As Silverfern’s Clive Holmes explained, “The opportunity to expand our investment in Broad River in partnership with Arroyo further demonstrates that by partnering with lead investors with deep industry and local knowledge, we can identify and access value where other investors may not be able to do so. Capturing this value on investment allows Silverfern to potentially deliver a higher return to our investors than might otherwise be commensurate with the risk underwritten in an infrastructure investment such as Broad River.”
When describing Broad River, Silverfern Managing Director Brooks Klimley said, “Broad River is a modern, efficient facility that is playing an increasingly important role in the provision of clean, reliable electricity to consumers in North and South Carolina.”
According to Westfair Communications correspondent Peter Katz, “family-owned businesses form the foundation of the U.S. economy.” Statistically this means that around 64 percent of America’s GDP comes from these businesses with 36 percent of all employees working in the family businesses. In addition, for the economy, 40 to 46 percent of all annual sales come from family-owned businesses.

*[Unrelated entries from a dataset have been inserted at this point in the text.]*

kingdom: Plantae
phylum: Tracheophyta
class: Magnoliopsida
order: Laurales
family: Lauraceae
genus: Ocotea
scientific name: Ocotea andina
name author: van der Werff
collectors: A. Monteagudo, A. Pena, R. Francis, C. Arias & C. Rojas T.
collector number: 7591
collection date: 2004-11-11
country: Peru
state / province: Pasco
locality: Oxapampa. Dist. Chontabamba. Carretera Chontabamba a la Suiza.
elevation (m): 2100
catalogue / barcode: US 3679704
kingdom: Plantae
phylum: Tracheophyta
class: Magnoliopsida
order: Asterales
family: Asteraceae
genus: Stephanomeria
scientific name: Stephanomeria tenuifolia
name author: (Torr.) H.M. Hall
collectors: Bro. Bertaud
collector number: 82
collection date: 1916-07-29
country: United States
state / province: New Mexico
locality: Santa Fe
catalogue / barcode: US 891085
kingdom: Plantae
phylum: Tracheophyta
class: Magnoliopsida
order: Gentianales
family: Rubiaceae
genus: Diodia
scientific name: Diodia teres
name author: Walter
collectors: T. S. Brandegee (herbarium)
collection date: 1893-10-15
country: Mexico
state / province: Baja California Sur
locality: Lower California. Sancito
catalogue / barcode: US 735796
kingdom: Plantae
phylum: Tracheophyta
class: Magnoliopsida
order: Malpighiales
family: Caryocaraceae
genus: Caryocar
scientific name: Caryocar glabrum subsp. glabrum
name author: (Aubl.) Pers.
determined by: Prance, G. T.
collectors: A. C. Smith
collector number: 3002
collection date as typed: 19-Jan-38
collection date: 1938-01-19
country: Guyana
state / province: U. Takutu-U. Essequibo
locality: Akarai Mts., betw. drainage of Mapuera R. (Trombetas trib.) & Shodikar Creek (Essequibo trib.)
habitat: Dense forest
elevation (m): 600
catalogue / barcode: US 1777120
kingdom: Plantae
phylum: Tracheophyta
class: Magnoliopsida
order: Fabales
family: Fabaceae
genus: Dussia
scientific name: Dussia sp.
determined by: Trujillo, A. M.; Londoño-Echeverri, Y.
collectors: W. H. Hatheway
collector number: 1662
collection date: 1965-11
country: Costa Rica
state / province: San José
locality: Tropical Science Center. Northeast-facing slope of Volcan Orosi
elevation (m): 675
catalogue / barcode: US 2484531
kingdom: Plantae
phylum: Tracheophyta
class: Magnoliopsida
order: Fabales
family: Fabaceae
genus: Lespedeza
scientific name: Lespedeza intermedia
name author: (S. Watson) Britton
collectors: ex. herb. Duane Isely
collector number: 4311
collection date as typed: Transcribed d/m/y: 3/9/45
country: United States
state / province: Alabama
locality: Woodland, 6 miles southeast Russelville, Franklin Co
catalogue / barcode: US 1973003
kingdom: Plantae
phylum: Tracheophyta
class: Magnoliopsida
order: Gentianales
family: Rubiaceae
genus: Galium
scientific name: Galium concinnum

But how successful are these family-run businesses? According to recent data from the Cambridge Family Enterprise Group, only 16 percent of businesses are successfully transmitted from a founder to the next generation. The numbers continue to diminish through each generation, reaching a mere 2 percent by the fourth generation.
But there is some good news for New Yorkers, as was seen at the 2017 award ceremony for Westchester and Fairfield counties’ family businesses. According to Dee DelBello, Westfair Communications Publisher, these counties comprise “the most diverse, successful and community-minded family businesses…Family-owned businesses are the backbone of our country and its economy, and that’s just as true for Westchester and Fairfield counties.”
One of the award winners was Mamaroneck’s Walter’s Hot Dog Stand. Recipient Christine Warrington accepted the award together with her children. She is a third generation family member to run the company which was launched in 1919 by her grandparents. Today, her three children aged 39, 31 and 27 are all working to “continue the legacy of Walter’s.”
if so much of America’s economy is dependent on family-run businesses, wouldn’t it make sense for more people to at least give it a try?